Gwen Blough has been doing genealogical research for many years, but she has found that just learning one bit of information at a meeting often allows her to go that much further with her research – making the “aha” moments that much more frequent.  Don Thompson had hit a brick wall with his family history studies until suddenly his research led him to find a cousin who sent him a treasure trove of information, cracking through his “Scandinavian mystery.”

Another thing we do within the Genealogy Club is encourage one another in our various projects. Through encouragement from her fellow members, Marilyn Waite was able to finish a book about her father’s life in time for the 100th Commemoration of his birthday, and she shared it last February at her family’s reunion in Southern California.

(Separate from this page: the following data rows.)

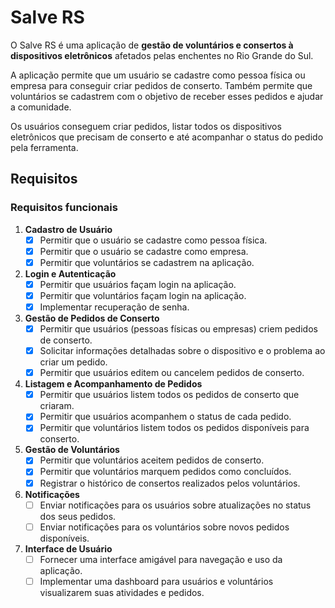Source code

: # Salve RS

O Salve RS é uma aplicação de **gestão de voluntários e consertos à dispositivos eletrônicos** afetados pelas enchentes no Rio Grande do Sul.

A aplicação permite que um usuário se cadastre como pessoa física ou empresa para conseguir criar pedidos de conserto.
Também permite que voluntários se cadastrem com o objetivo de receber esses pedidos e ajudar a comunidade.

Os usuários conseguem criar pedidos, listar todos os dispositivos eletrônicos que precisam de conserto e até acompanhar o status do pedido pela ferramenta.

## Requisitos

### Requisitos funcionais

1. **Cadastro de Usuário**
   - [x] Permitir que o usuário se cadastre como pessoa física.
   - [x] Permitir que o usuário se cadastre como empresa.
   - [x] Permitir que voluntários se cadastrem na aplicação.

2. **Login e Autenticação**
   - [x] Permitir que usuários façam login na aplicação.
   - [x] Permitir que voluntários façam login na aplicação.
   - [x] Implementar recuperação de senha.

3. **Gestão de Pedidos de Conserto**
   - [x] Permitir que usuários (pessoas físicas ou empresas) criem pedidos de conserto.
   - [x] Solicitar informações detalhadas sobre o dispositivo e o problema ao criar um pedido.
   - [x] Permitir que usuários editem ou cancelem pedidos de conserto.

4. **Listagem e Acompanhamento de Pedidos**
   - [x] Permitir que usuários listem todos os pedidos de conserto que criaram.
   - [x] Permitir que usuários acompanhem o status de cada pedido.
   - [x] Permitir que voluntários listem todos os pedidos disponíveis para conserto.

5. **Gestão de Voluntários**
   - [x] Permitir que voluntários aceitem pedidos de conserto.
   - [x] Permitir que voluntários marquem pedidos como concluídos.
   - [x] Registrar o histórico de consertos realizados pelos voluntários.

6. **Notificações**
   - [ ] Enviar notificações para os usuários sobre atualizações no status dos seus pedidos.
   - [ ] Enviar notificações para os voluntários sobre novos pedidos disponíveis.

7. **Interface de Usuário**
   - [ ] Fornecer uma interface amigável para navegação e uso da aplicação.
   - [ ] Implementar uma dashboard para usuários e voluntários visualizarem suas atividades e pedidos.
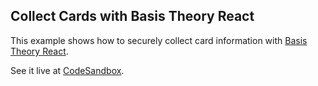 ## Collect Cards with Basis Theory React


This example shows how to securely collect card information with [Basis Theory React](https://github.com/Basis-Theory/basis-theory-react).

See it live at [CodeSandbox](https://codesandbox.io/embed/github/Basis-Theory/basis-theory-js-examples/tree/master/collect-cards-with-elements-react?module=/src/App.tsx,/src/CheckoutForm.tsx).
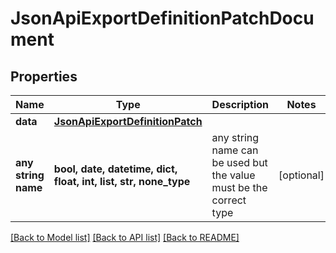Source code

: # JsonApiExportDefinitionPatchDocument


## Properties
Name | Type | Description | Notes
------------ | ------------- | ------------- | -------------
**data** | [**JsonApiExportDefinitionPatch**](JsonApiExportDefinitionPatch.md) |  | 
**any string name** | **bool, date, datetime, dict, float, int, list, str, none_type** | any string name can be used but the value must be the correct type | [optional]

[[Back to Model list]](../README.md#documentation-for-models) [[Back to API list]](../README.md#documentation-for-api-endpoints) [[Back to README]](../README.md)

One of club member Gwen Blough’s hobbies is creating DVD videos that showcase family activities such as trips, holidays, birthdays, and years in review. When she was invited to a “Cousins Christmas Party” several years in a row, she decided to create a video featuring her paternal cousins as they grew up together.  She searched through photo albums and scanned pictures of aunts, uncles, cousins, grandparents, and the houses they lived in as they were growing up. She used Roxio Easy Media Creator to put these scanned pictures into a slideshow format, then added captions, music, and movement.  She burned DVD copies of the video as gifts for each of her cousins, and shared the video at her cousins’ annual Christmas dinner.   Needless to say, the cousins loved the video, and they shared more stories from their past as they viewed it together.  She also showed the video at a Genealogy Club meeting.  The club members shared their enthusiasm about the project, and a few became inspired to create their own family videos.  This is a great way to record, preserve, and share your family history

Genealogy has interested club member Marilyn Pitman Waite since her father died when she was six years old. She didn’t call it “genealogy” at the time, but soon after her father’s death she became a gatherer of family information. She now believes that this was probably an attempt to create the family that disintegrated at the time of his death. In the last 15 years, she has also been writing prose and poems.  With encouragement from her fellow members in the Genealogy Club, she combined her passions for writing and family history and completed her dad’s story, which she called Dream to Reality.  She self-published this book in time for her father’s 100th birth date commemoration celebration, which she organized this past February in Southern California.

Sharing and learning from others in our Genealogy Club continually encourages us to move toward leaving a written legacy for our children and grandchildren. A few members of the club decided to carve out time to write, share, and critique each other’s memoir writing. This group now meets after our Genealogy Meeting on the 4th Tuesday of the month.